Что же касается религиозной войны, которой позднее предстояло вспыхнуть снова с такой злобой с одной стороны и с таким ожесточением с другой, то она почти затихла, и кальвинистов мало-помалу лишали преимуществ, дарованных им Нантским эдиктом. Со времен захвата Ла-Рошели у них не было более ни крепостей, ни укрепленных замков, ни организованного войска. Но, вместо всего этого материального и осязаемого противодействия, дававшего о себе знать пушками и крепостными стенами, камнями и бронзой, существовало противодействие глухое, подспудное, живое — то было увеличение числа приверженцев новой веры, которое подпитывалось старыми корнями кальвинизма, вжившимися в почву, и поддерживалось чужеземными сектами, естественными союзниками реформированной религии во Франции. Невидимая глазу, эта грядущая опасность воспринималась, однако, умом, а скорее, инстинктом, и по легкому дрожанию земли чувствовалось, что она служит могилой погребенного гиганта, но погребенного живым.
Тем не менее внутри королевства, как мы уже сказали, все было спокойно, и ничто не мешало ни любви, ни празднествам Людовика XIV.
Все эти празднества давались в честь мадемуазель де Лавальер, продолжавшей быть любовницей короля; обе королевы служили всего лишь предлогом для них.
Без конца устраивая празднества, Людовик XIV преследовал двойную цель: восславляя незримую богиню, которой они были посвящены, эти празднества, кроме того, возвышали королевскую власть и ослабляли знать. И в самом деле, чтобы соперничать с ним в роскоши, большая часть дворян или проматывала свои родовые имения, или, не имея таковых, входила в долги; и тогда, разорившись, они оказывались в полной зависимости от него. С другой стороны, благодаря огромному числу иностранцев, которых привлекали в Париж эти празднества, государственная казна получала суммы, вдвое превышавшие те, какие издерживало казначейство; так что все шло королю на пользу, и это не считая того, что посреди этих празднеств Людовик XIV, уже ставший королем, мало-помалу делался божеством.
Именно ради этого на Королевской площади была устроена знаменитая карусель, описанная во всех мемуарах того времени, и та, что дала имя площади, которое она носит еще и сегодня.

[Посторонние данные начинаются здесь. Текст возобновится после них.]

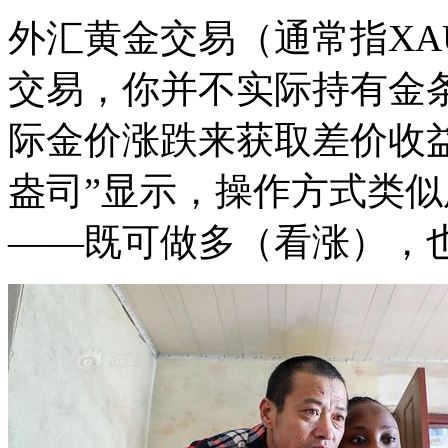
外汇黄金交易（通常指XAU
交易，你并不实际持有金
际金价涨跌来获取差价收益
盎司”显示，操作方式类
——既可做多（看涨），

У мадемуазель де Лавальер была всего лишь одна наперсница, мадемуазель де Монтале, о которой мы уже говорили и с которой она сдружилась еще в Блуа. Монтале была одной из тех особ, что созданы для интриг, и потому она оказалась в центре трех любовных связей: короля с мадемуазель де Лавальер, герцогини Орлеанской с графом де Гишем и мадемуазель де Тонне-Шарант с маркизом де Нуармутье.

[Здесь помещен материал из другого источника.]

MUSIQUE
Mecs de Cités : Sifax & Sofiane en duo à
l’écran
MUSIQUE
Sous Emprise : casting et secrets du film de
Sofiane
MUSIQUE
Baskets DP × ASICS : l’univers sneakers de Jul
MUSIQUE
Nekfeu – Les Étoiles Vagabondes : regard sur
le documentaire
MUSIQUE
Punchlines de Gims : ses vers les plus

Первая размолвка короля с его новой возлюбленной произошла из-за Монтале. Людовик XIV внезапно подметил в ней страсть к интригам; он знал, что ей известно о первой любви мадемуазель де Лавальер к Бражелону; у него возникло подозрение, что чувство, которое этот молодой человек некогда породил в сердце Луизы, еще не угасло. Он полагал, что Монтале поддерживает в ней память о Бражелоне, и запретил девушкам видеться.
Мадемуазель де Лавальер повиновалась приказу королю чисто внешне, не поддерживая никаких отношения с подругой днем; но едва только король, всегда ночевавший у королевы, уходил от Лавальер, к ней тотчас же являлась Монтале, которая проводила у нее часть ночи, а иногда оставалась и до рассвета.
Герцогиня Орлеанская узнала об этих близких отношениях. Ей был известен также запрет короля, и, следовательно, был повод говорить о неповиновении со стороны Лавальер; герцогиня таила злобу к той, что отняла у нее сердце короля, и однажды, смеясь, посоветовала Людовику поинтересоваться у мадемуазель де Лавальер, кто проводит с ней время после того, как он уходит.